"oh no! my oscar pulled out all the plants again! i just planted them back two hours ago!"
does this sound like you?
does this sound like you?
Many large cichlids like to uproot plants and dig. They are unpleasant behaviors especially if you have spent hours trying to plant and decorate your tank. I am posting this to help everyone deal with the situation a bit better.
Some cichlids love the secure feeling within the plants, whereas many see them as nothing more than toys and/or toys. Large, destructive cichlids' tanks can be harder to add plants to. There is no guarantee whether they will surely leave them alone or not, but there are ways to prevent the problem as much as possible.

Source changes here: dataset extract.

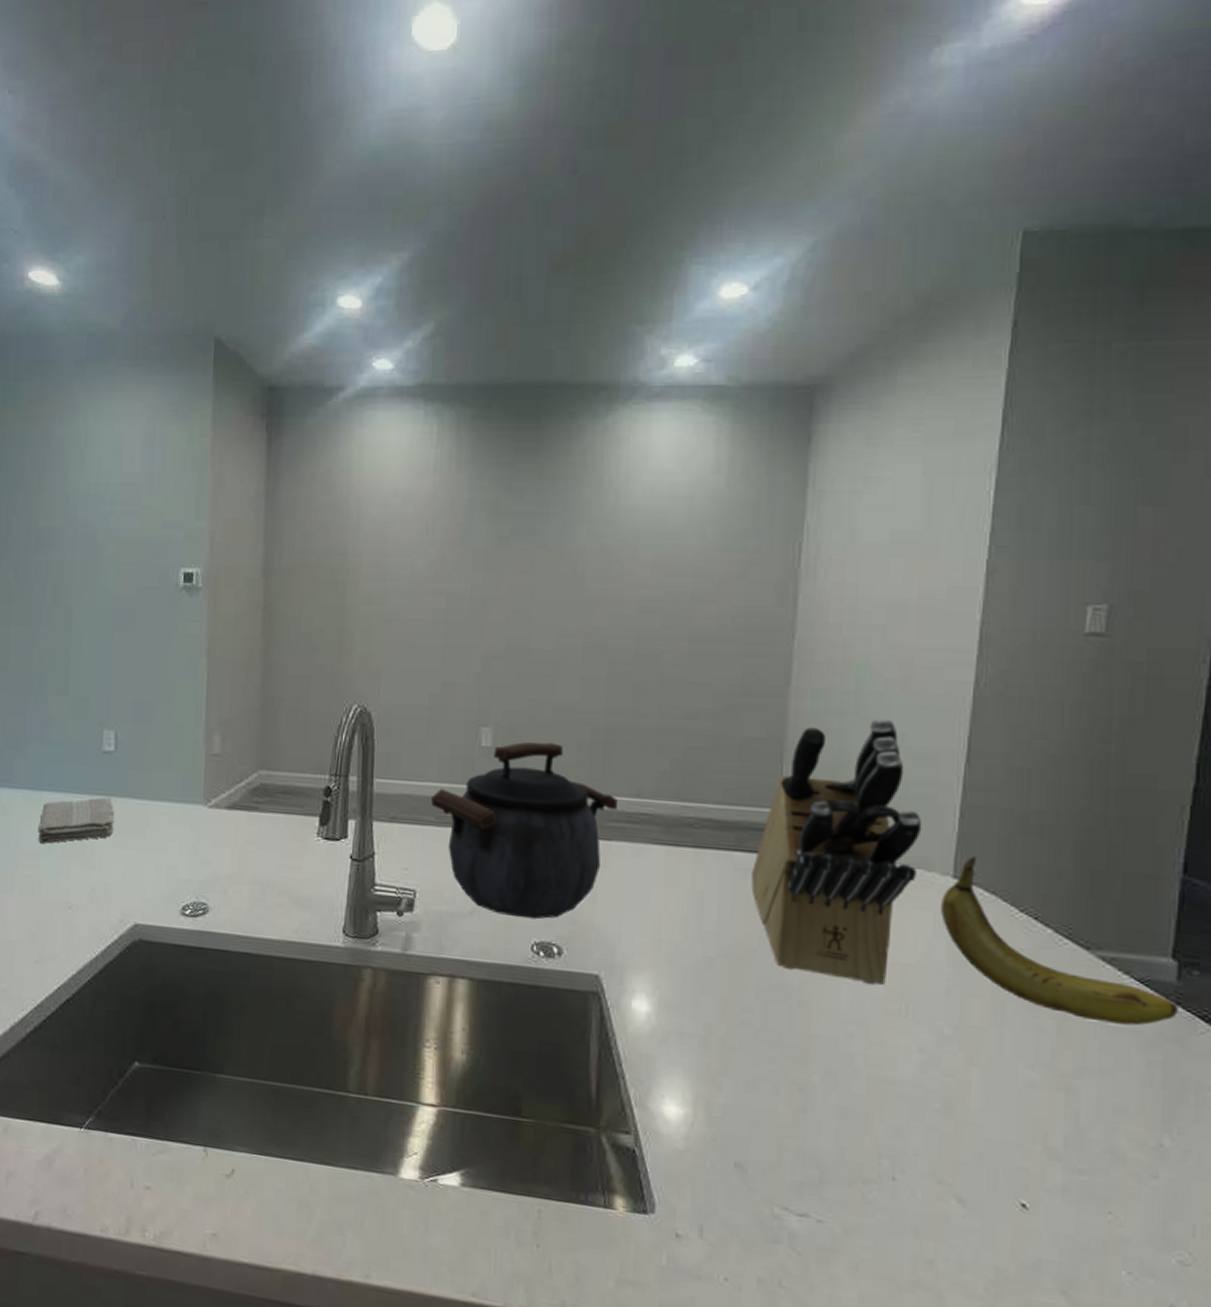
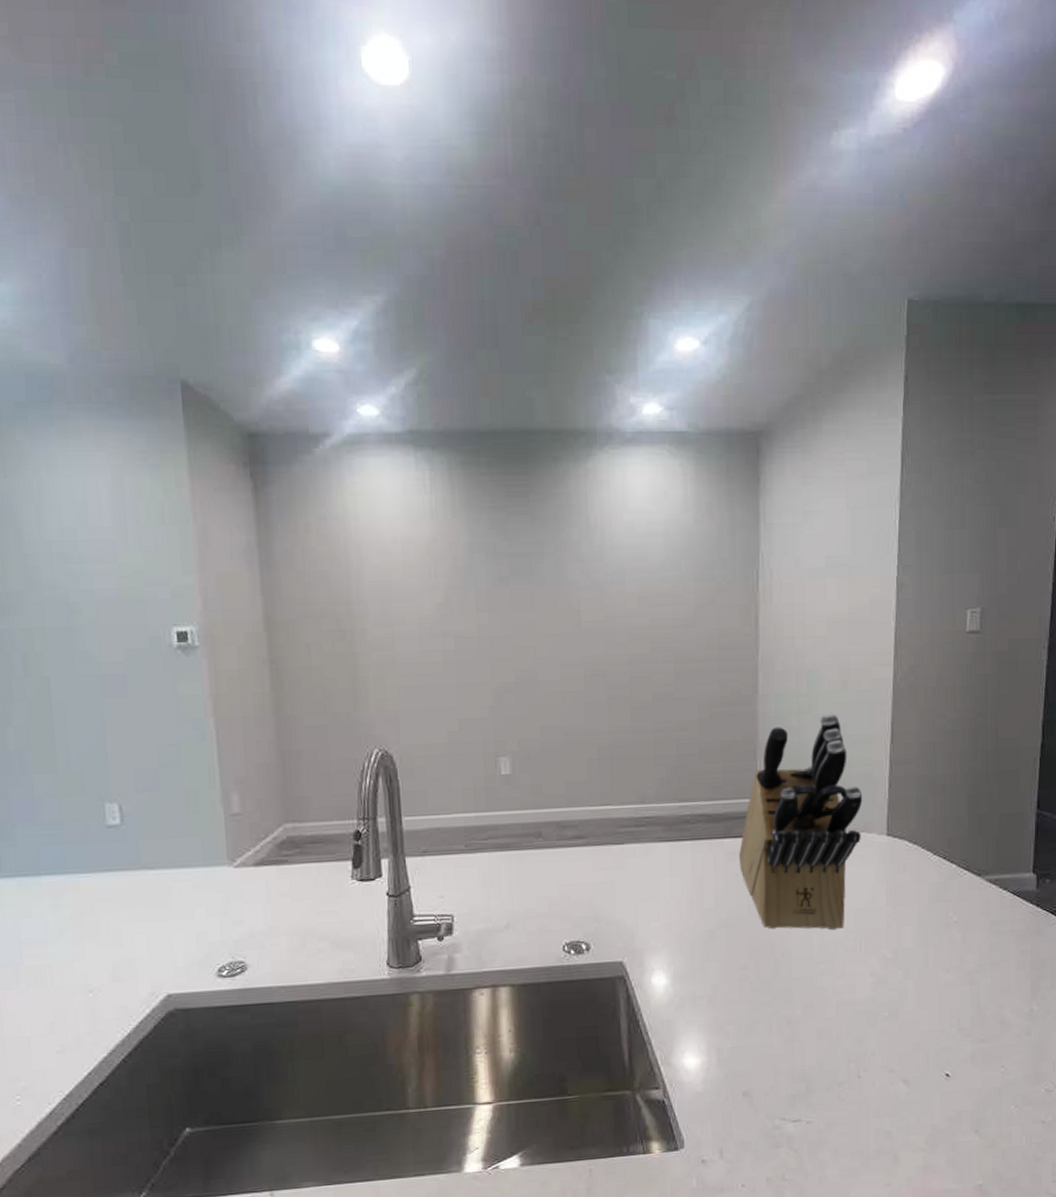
washcloth: present [37,797,115,844] -> none [40,872,131,930]
kettle: present [431,742,618,920] -> none [459,764,626,924]
fruit: present [941,856,1178,1026] -> none [880,817,1038,929]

First, of course, is selection of tough plants that can hold themselves against those plant-destroying monsters. No matter how strong the plant is, if you plant them straight to the gravel, a playful cichlid can find its way to root it up. You need to get plants that that root to the caves/wood and secure itself. Java ferns are extremely hardy and tough, and can grow on rocks, which means they cannot be "dug up". They, too, however, can be pulled out, but in that case there is not much to be done. Anubias are beautiful plant that will grow against a rock/driftwood, almost wrapping itself around it. The downside is that they grow quite slowly, so cannot be added directly added to the tank full of large cichlids, waiting for it to grow several inches; guaranteed, it will be uprooted meanwhile.
If you already have large cichlids, showing uprooting behavior, you will not be able to put plants in right away. Java ferns do grow roots and secure itself much quicker, but they will need time to get the roots established. This can be done by putting the java on the spot where you want it to grow, and temporarily holding it in place with something like a rubber band. In my case, I only use small plants with thin roots with no extensive stems, so i just simply wrap the root around the wood, or try to squeeze the root part between the cracks. If you have a spare tank, you can put the plants (on rocks/driftwood) and let it grow. Depending on the lighting and whether you give suppliments, the plant will soon secure itselt against the decor. You can test them by gently tugging on the plant. You should feel the plant somewhat tightly attached to the wood (note: be sure not to pull too hard!). If you think that it is secure enough to put it in with your cichlid, go on ahead, if they are safe, they will only get more attatched by growing more roots.
If you are buying your cichlids as juveniles, it may be ok to put the plants directly in the tank. By the time your fish grows, the plants (depending on growth of fish and growth of plant) might already have grown tightly onto the rocks or woods. Whenever I start up a new tank/setup and add juveniles, I get smaller plants and wrap its roots around the wood and directly place them in the tank.
Some fish just find their secret ways to destroy the plants, and there aren't much you can do. But doesn't hurt to try, right?
Though some of my informations were pretty basic, I hope at least some people found it helpful.